DATASET START

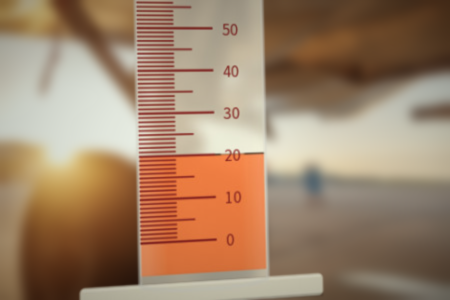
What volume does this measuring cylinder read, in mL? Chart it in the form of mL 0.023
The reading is mL 20
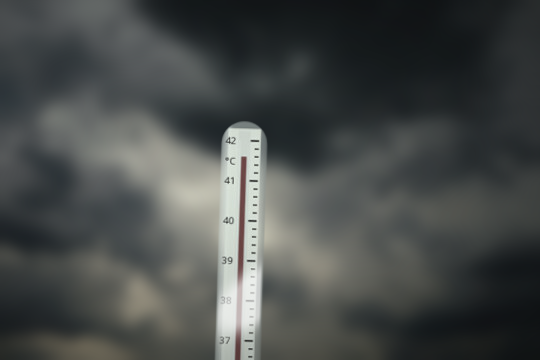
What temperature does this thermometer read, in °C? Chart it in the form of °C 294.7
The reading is °C 41.6
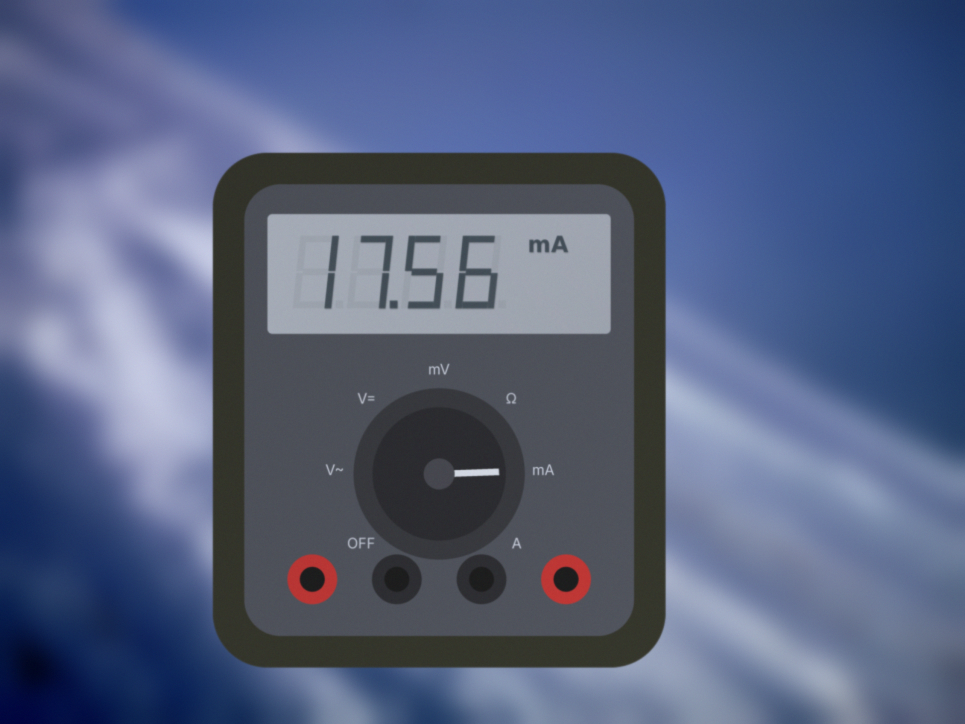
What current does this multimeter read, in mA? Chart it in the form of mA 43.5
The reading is mA 17.56
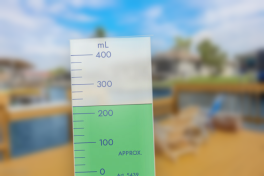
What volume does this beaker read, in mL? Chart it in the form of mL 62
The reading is mL 225
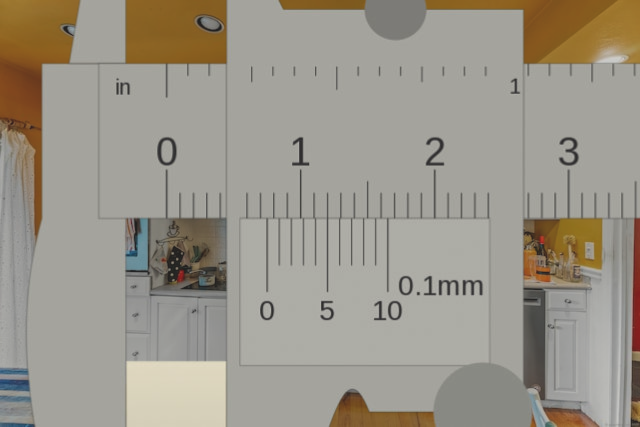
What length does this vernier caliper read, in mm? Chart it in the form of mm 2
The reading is mm 7.5
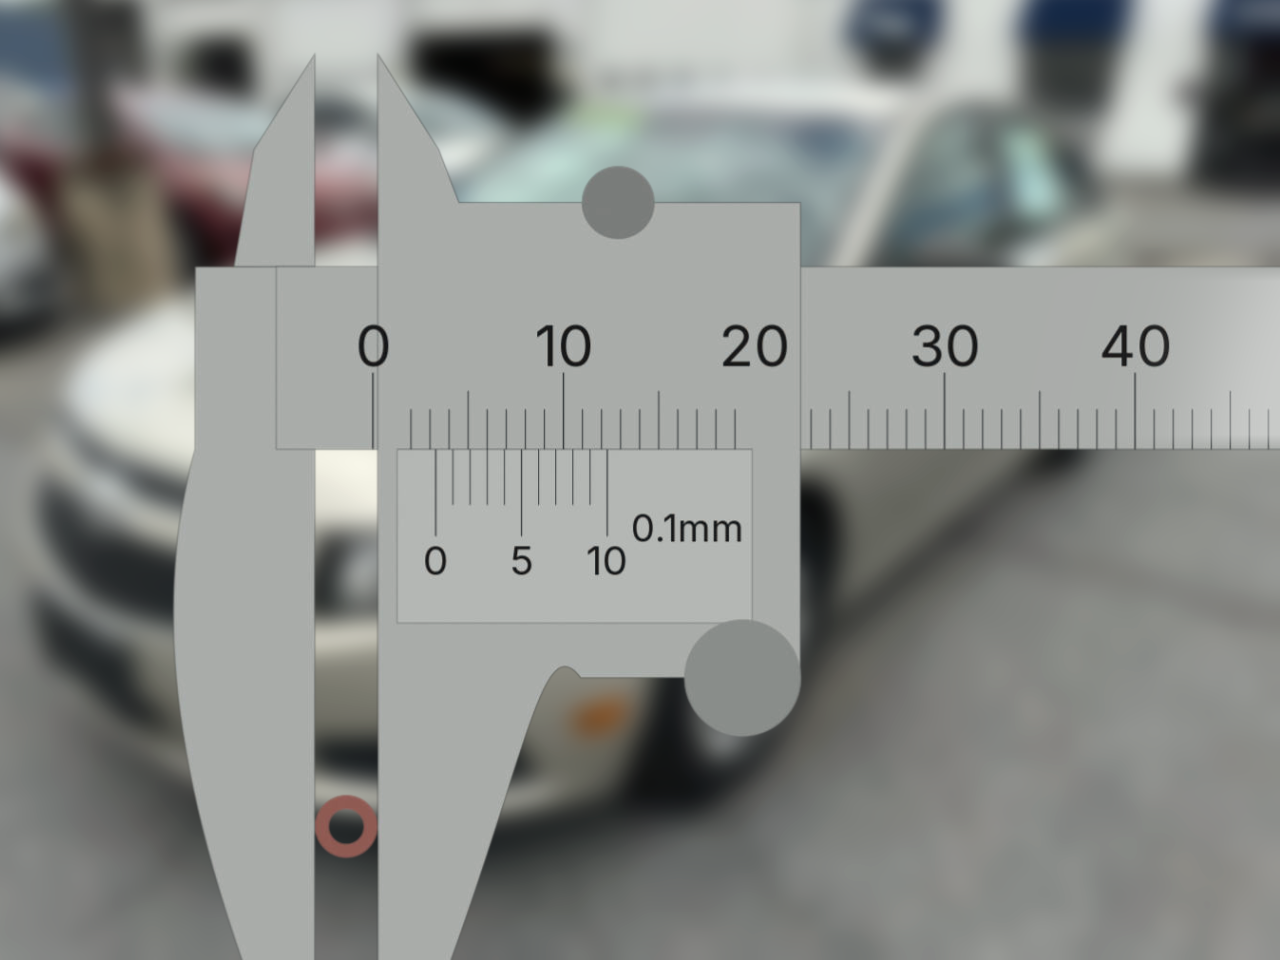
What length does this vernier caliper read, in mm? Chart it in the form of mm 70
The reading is mm 3.3
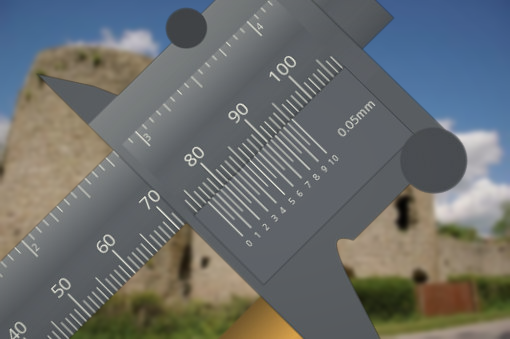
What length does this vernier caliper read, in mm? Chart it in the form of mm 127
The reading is mm 76.4
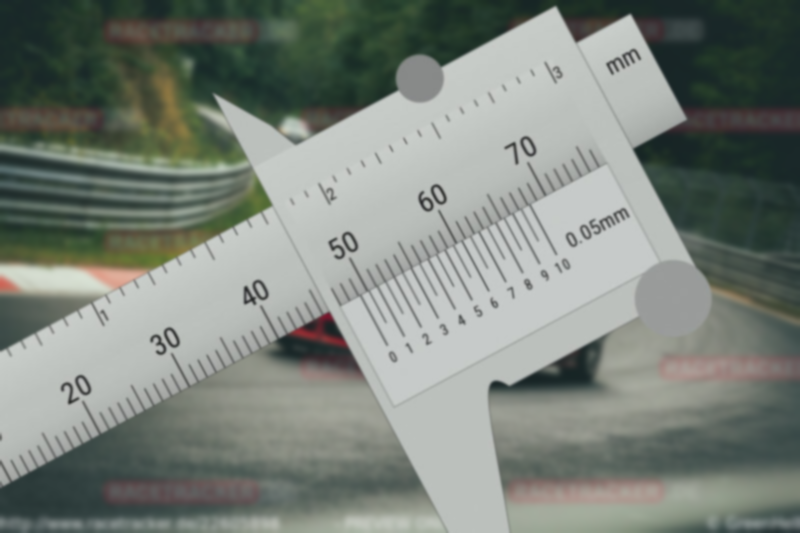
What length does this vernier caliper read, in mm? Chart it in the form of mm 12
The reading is mm 49.2
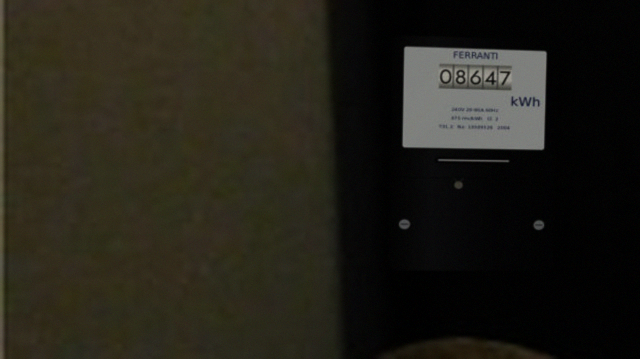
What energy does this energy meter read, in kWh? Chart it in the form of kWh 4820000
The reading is kWh 8647
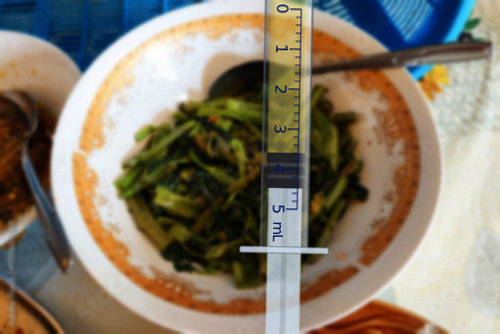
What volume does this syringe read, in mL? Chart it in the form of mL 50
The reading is mL 3.6
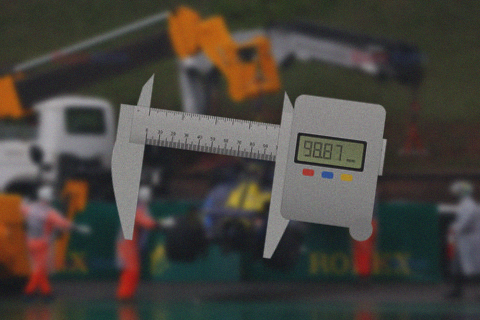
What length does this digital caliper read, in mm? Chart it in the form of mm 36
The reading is mm 98.87
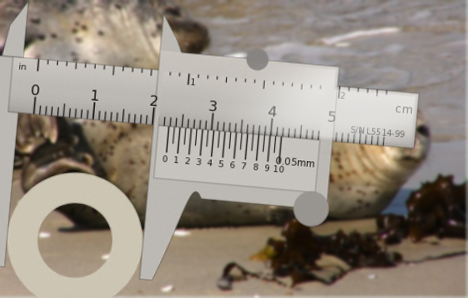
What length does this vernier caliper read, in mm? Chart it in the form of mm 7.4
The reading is mm 22.8
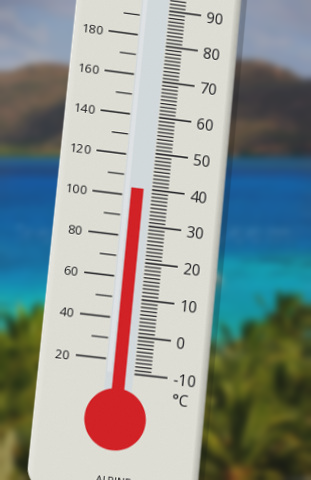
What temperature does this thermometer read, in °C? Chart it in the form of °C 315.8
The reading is °C 40
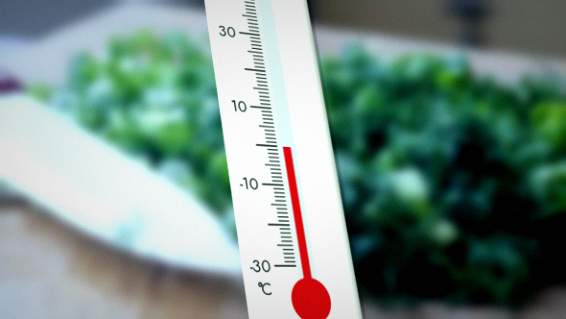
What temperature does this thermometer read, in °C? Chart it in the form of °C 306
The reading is °C 0
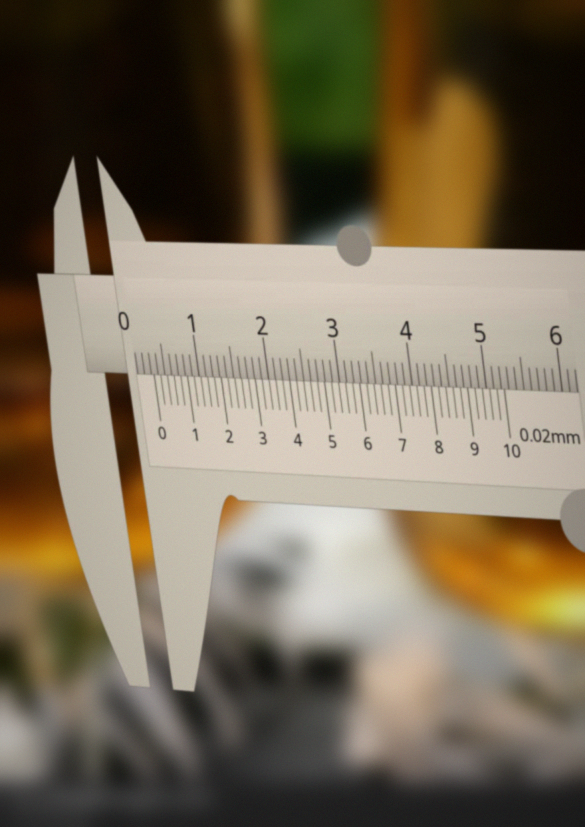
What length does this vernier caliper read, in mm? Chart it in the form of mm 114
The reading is mm 3.4
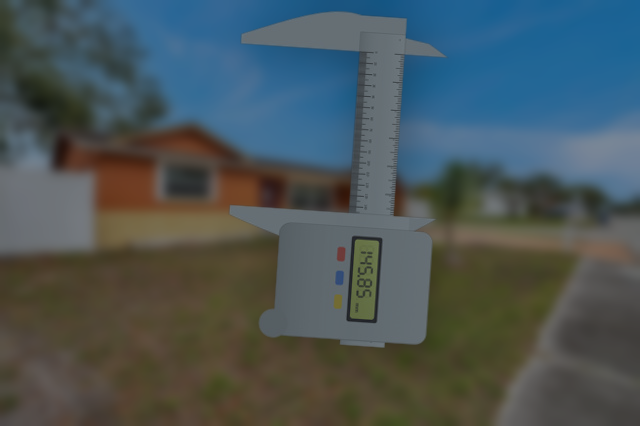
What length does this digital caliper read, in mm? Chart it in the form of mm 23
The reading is mm 145.85
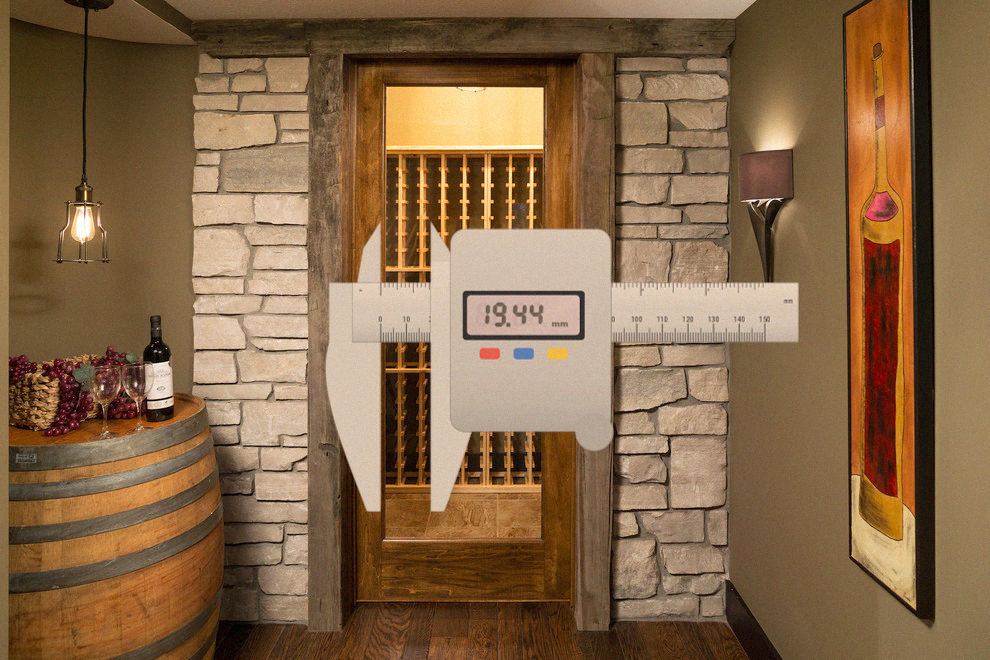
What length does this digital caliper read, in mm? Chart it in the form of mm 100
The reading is mm 19.44
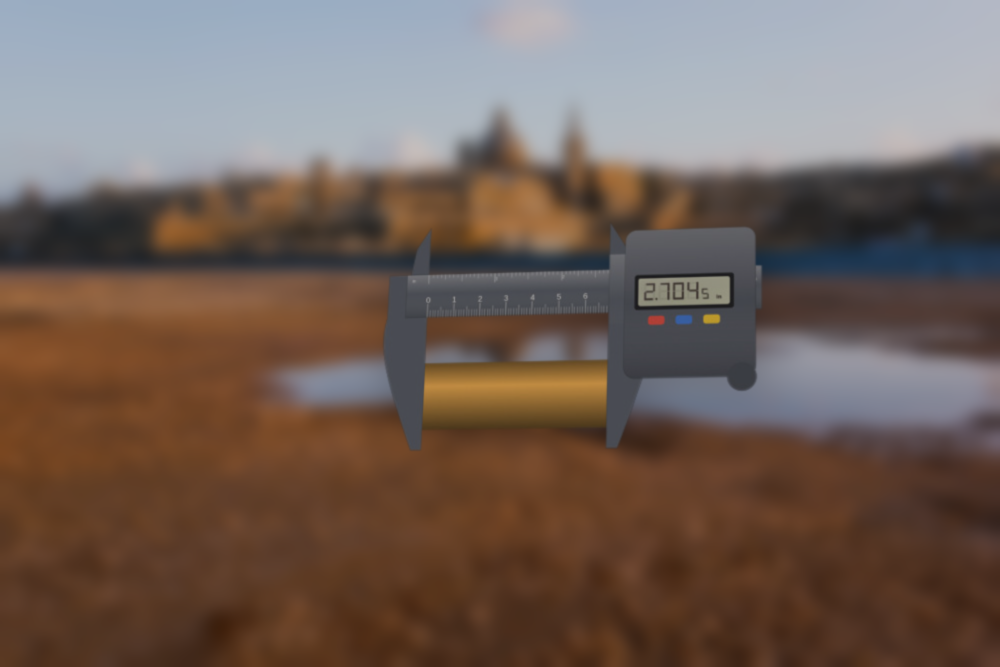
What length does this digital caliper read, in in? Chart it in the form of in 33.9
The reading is in 2.7045
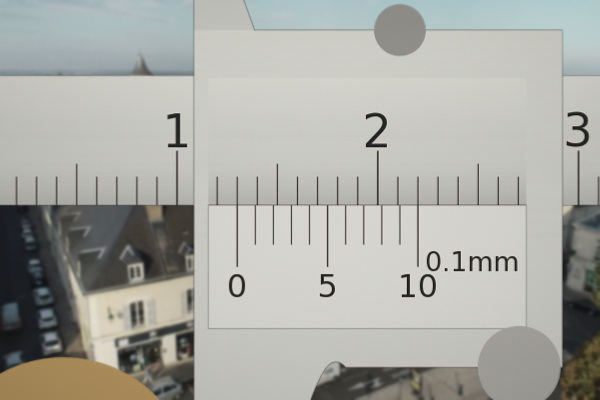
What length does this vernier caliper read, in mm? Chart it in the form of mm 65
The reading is mm 13.0
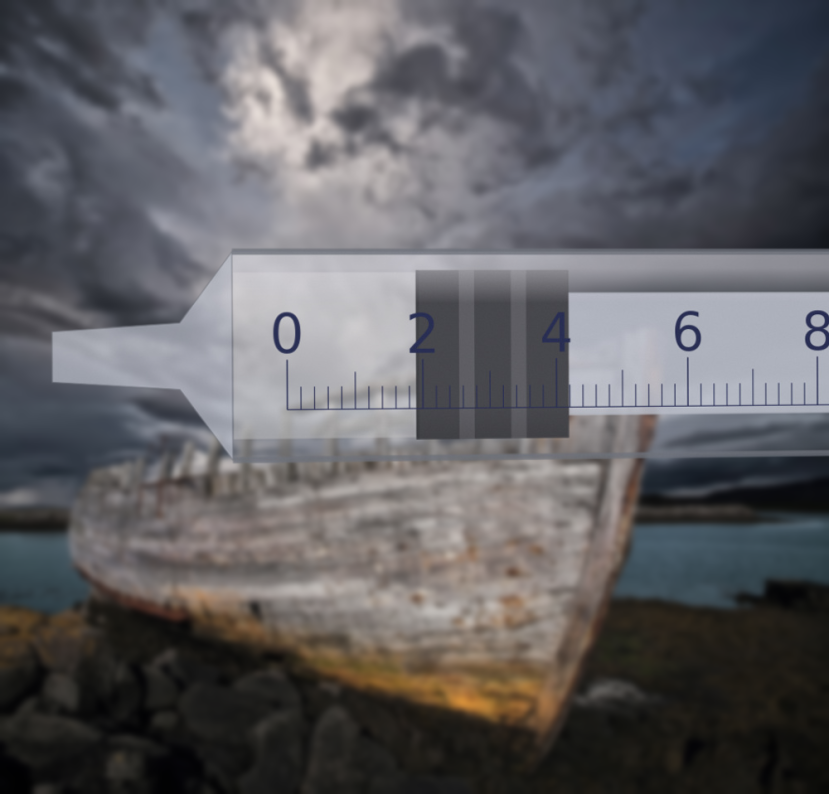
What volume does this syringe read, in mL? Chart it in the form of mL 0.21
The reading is mL 1.9
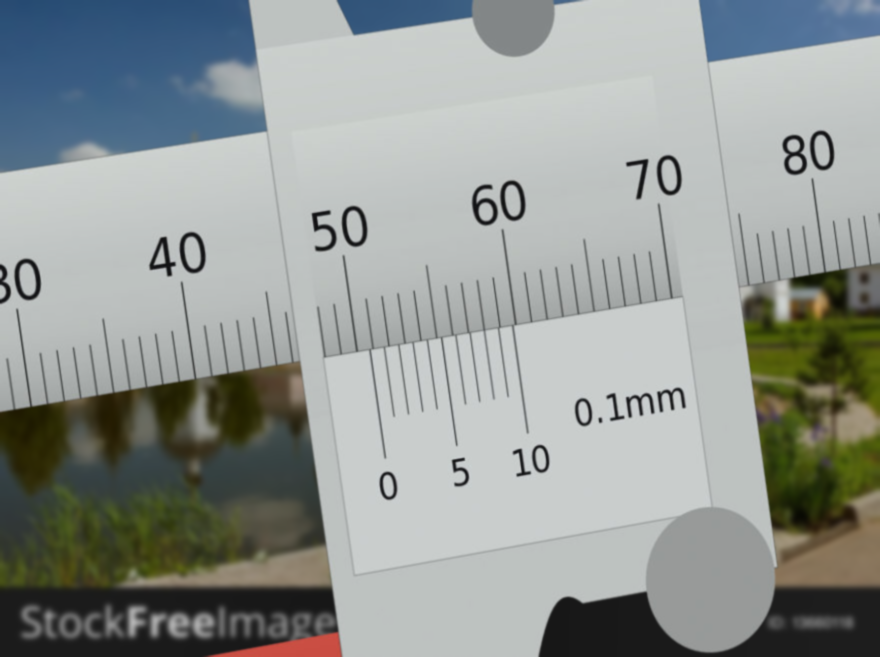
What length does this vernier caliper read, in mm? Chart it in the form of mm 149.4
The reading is mm 50.8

DATASET END

= WHAT IS REQUIRED =
Render every line of the material above as a JSON list of strings, one string per line, leaving out blank lines and the picture lines.

= YOUR SOLUTION =
[
  "What volume does this measuring cylinder read, in mL? Chart it in the form of mL 0.023",
  "The reading is mL 20",
  "What temperature does this thermometer read, in °C? Chart it in the form of °C 294.7",
  "The reading is °C 41.6",
  "What current does this multimeter read, in mA? Chart it in the form of mA 43.5",
  "The reading is mA 17.56",
  "What volume does this beaker read, in mL? Chart it in the form of mL 62",
  "The reading is mL 225",
  "What length does this vernier caliper read, in mm? Chart it in the form of mm 2",
  "The reading is mm 7.5",
  "What length does this vernier caliper read, in mm? Chart it in the form of mm 70",
  "The reading is mm 3.3",
  "What length does this vernier caliper read, in mm? Chart it in the form of mm 127",
  "The reading is mm 76.4",
  "What length does this vernier caliper read, in mm? Chart it in the form of mm 12",
  "The reading is mm 49.2",
  "What energy does this energy meter read, in kWh? Chart it in the form of kWh 4820000",
  "The reading is kWh 8647",
  "What volume does this syringe read, in mL? Chart it in the form of mL 50",
  "The reading is mL 3.6",
  "What length does this digital caliper read, in mm? Chart it in the form of mm 36",
  "The reading is mm 98.87",
  "What length does this vernier caliper read, in mm? Chart it in the form of mm 7.4",
  "The reading is mm 22.8",
  "What temperature does this thermometer read, in °C? Chart it in the form of °C 315.8",
  "The reading is °C 40",
  "What temperature does this thermometer read, in °C? Chart it in the form of °C 306",
  "The reading is °C 0",
  "What length does this vernier caliper read, in mm? Chart it in the form of mm 114",
  "The reading is mm 3.4",
  "What length does this digital caliper read, in mm? Chart it in the form of mm 23",
  "The reading is mm 145.85",
  "What length does this digital caliper read, in mm? Chart it in the form of mm 100",
  "The reading is mm 19.44",
  "What length does this digital caliper read, in in? Chart it in the form of in 33.9",
  "The reading is in 2.7045",
  "What length does this vernier caliper read, in mm? Chart it in the form of mm 65",
  "The reading is mm 13.0",
  "What volume does this syringe read, in mL? Chart it in the form of mL 0.21",
  "The reading is mL 1.9",
  "What length does this vernier caliper read, in mm? Chart it in the form of mm 149.4",
  "The reading is mm 50.8"
]